**DIRECTIONS:**
(A) In the text about Saw Ku Paw's mother, what did she call herself?
(B) Write the next part of the text about Saw Ku Paw's mother, starting after its last sentence.
(DOCUMENT SEGMENT)
Saw Ku Paw’s mother, like those aforementioned, proved that resistance against an oppressive regime does not always take a physical form. Saw Ku Paw’s mother “took up arms” against the Burma Army, not with guns and ammunition, but with pencils and school books. She, as well as other women, actively fought for freedom by combating ignorance through education and equipping future generations with knowledge and tools for a brighter future.

Saw Ku Paw explained,

“Yes my mother was a fighter, but not in the normal way. She called herself a teacher soldier.”

The pain in Saw Ku Paw’s eyes was visible as he described the terror and panic that would ensue during a Burma Army attack. According to Saw Ku Paw, soldiers would enter a village in the middle of the night, firing rounds of ammunition indiscriminately and setting buildings on fire with people trapped inside. Nothing was left unharmed. Soldiers would kill livestock, destroy crops, and burn all structures to the ground. Villagers would flee, moving stealthily through the jungle and looking for a safe place to rebuild until the Burma Army inevitably appeared again.

Due to the conflict, classrooms and school buildings were all but unknown to children in conflict areas. According to research conducted by the United Nations Educational, Scientific, and Cultural Organization, it is estimated that less than 30% of ethnic children in Burma have access to secondary education, a number significantly lower than the 52% of Burman children.
(End DOCUMENT SEGMENT)
(DATASET CONTENT)
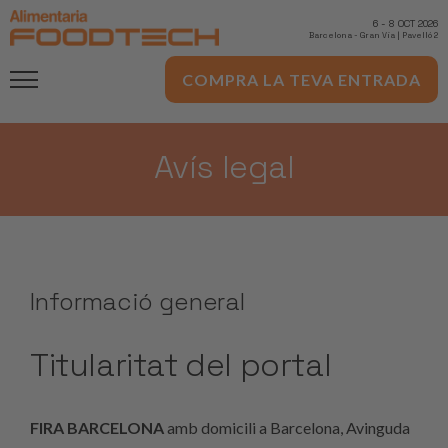
6
-
8 OCT 2026
Barcelona
-
Gran Via | Pavelló 2
COMPRA LA TEVA ENTRADA
Avís legal
Informació general
Titularitat del portal
FIRA BARCELONA
amb domicili a Barcelona, Avinguda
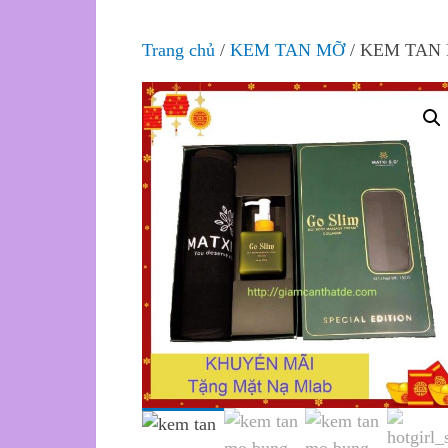
Trang chủ
/
KEM TAN MỠ
/ KEM TAN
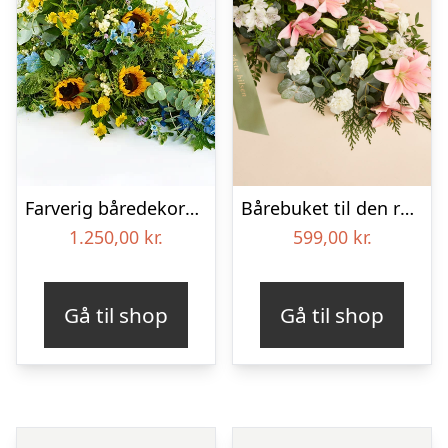
Farverig båredekoration i gul og blå – Blomster til begravelse
Bårebuket til den rolige afsked med bånd
1.250,00
kr.
599,00
kr.
Gå til shop
Gå til shop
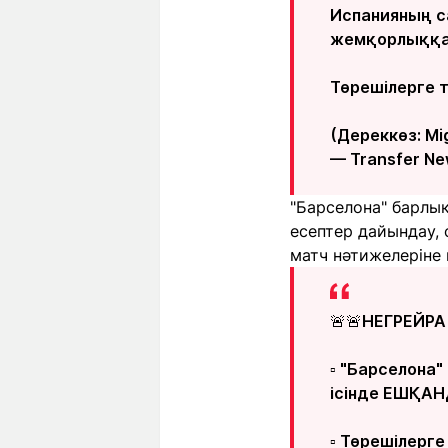
Испанияның с
жемқорлыққа 
Төрешілерге 
(Дереккөз: M
— Transfer Ne
"Барселона" барлы
есептер дайындау, 
матч нәтижелеріне 
🚨🚨НЕГРЕЙРА
▫️ "Барселона
ісінде ЕШҚА
▫️ Төрешілер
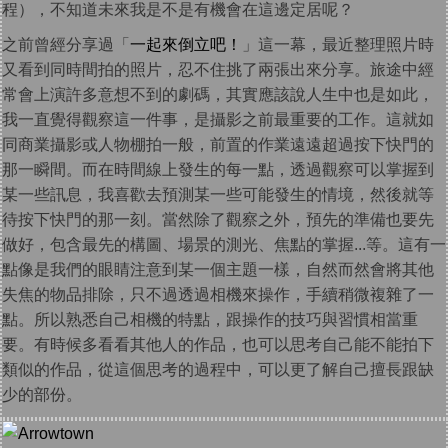
程），不知道未來我是不是有機會在這邊定居呢？
之前曾經分享過「
一起來倒立吧！
」這一幕，最近整理照片時
又看到同時間拍的照片，忍不住挑了兩張出來分享。旅途中經
常會上演許多意想不到的劇碼，其實應該說人生中也是如此，
我一直覺得觀察這一件事，是攝影之前最重要的工作。這就如
同商業攝影或人物棚拍一般，前置的作業遠遠超過按下快門的
那一瞬間。而在時間線上發生的每一點，透過觀察可以掌握到
某一些訊息，我喜歡去預測某一些可能發生的情境，然後就等
待按下快門的那一刻。當然除了觀察之外，預先的準備也要先
做好，包含最先的構圖、場景的測光、焦點的掌握...等。這有一
點像是我們的眼睛注意到某一個主題一樣，自然而然會將其他
失焦的物品排除，只不過透過相機來操作，手續稍微複雜了一
點。所以熟悉自己相機的特點，跟操作的技巧與習慣相當重
要。有時候多看看其他人的作品，也可以思考自己能不能拍下
類似的作品，從這個思考的過程中，可以更了解自己擅長跟缺
少的部份。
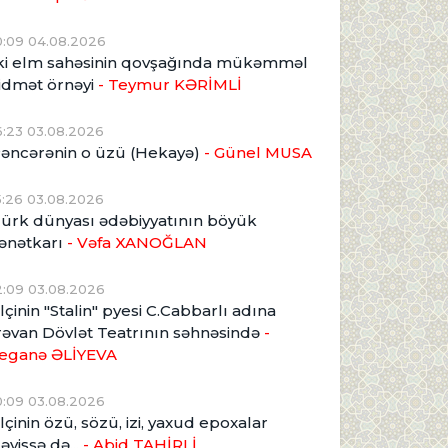
0:09 04.08.2026
ki elm sahəsinin qovşağında mükəmməl
idmət örnəyi
- Teymur KƏRİMLİ
6:23 03.08.2026
əncərənin o üzü (Hekayə)
- Günel MUSA
5:26 03.08.2026
ürk dünyası ədəbiyyatının böyük
ənətkarı
- Vəfa XANOĞLAN
2:09 03.08.2026
lçinin "Stalin" pyesi C.Cabbarlı adına
rəvan Dövlət Teatrının səhnəsində
-
eganə ƏLİYEVA
0:09 03.08.2026
lçinin özü, sözü, izi, yaxud epoxalar
əyişsə də...
- Abid TAHİRLİ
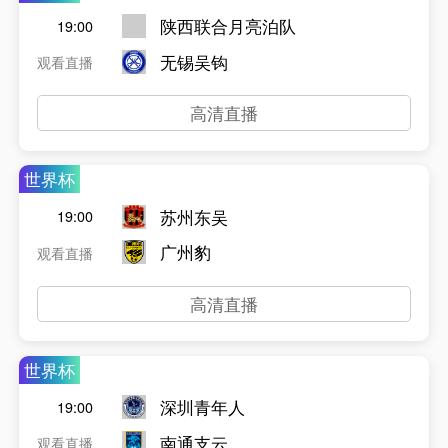
陕西联合月亮泊队
19:00
无锡吴钩
观看直播
高清直播
世界杯
苏州东吴
19:00
广州豹
观看直播
高清直播
世界杯
深圳青年人
19:00
南通支云
观看直播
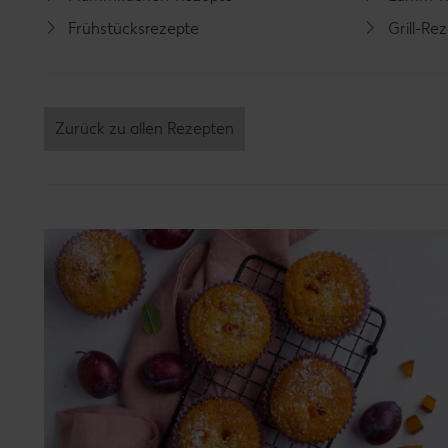
Frühstücksrezepte
Grill-Re
Zurück zu allen Rezepten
(End DATASET CONTENT)
**ANSWERS FOR THE TASKS:**
(A) She called herself a teacher soldier.

(B)
To prepare for these indiscriminate Burma Army assaults, villagers in the ethnic states pack “survival baskets.” Each consists of only necessities: rice, cooking pots, clothing. However, Saw Ku Paw recalls how his mother’s basket differed.

“When the Burma Army comes to the village, you cannot take much. Some food and clothes, anything you can carry on your back and run. But my mother, she would always run with textbooks. Those were her most important supply,” he said.

Saw Ku Paw’s mother would hike miles through mountainous, humid, jungle terrain with heavy textbooks and her children in tow, looking for IDP (Internally Displaced Persons) children to educate in any capacity she could.

“When we hid in the jungle, my mom would teach history, and the Karen language.  She would teach us how to write. We had no supplies but she teach us how to write with stones and charcoal from the fire, [our] jungle pens and paper…. Her work in life was to teach children hiding in the jungle, she would not let the Burma Army take everything from us.”

She fervently believed that education and revolution went hand-in-hand. She aspired to spread the hope of democracy and the tools of reformation through her lessons. That was her fight. That was her resistance.

Due to his mother’s influence, Saw Ku Paw has continued to further his own education and is now a medic and teacher in Karen State. He has treated hundreds of people affected by the conflict and inspires future medic students to follow in his footsteps.

Conclusion

The narrative of war is told from a predominantly male perspective, yet modern war is indiscriminate and comprehensive in its destructiveness and destroys those least prepared for it. If cultures and societies are to recover we must also study “where the community has improvised and survived and shown resilience and amazing acts of courage just to keep life going” – that is, the side of war led by women. The stories of the three mothers above provide a glimpse into the countless untold cases of women showing resilience and courage to keep life going in the most arduous of circumstances.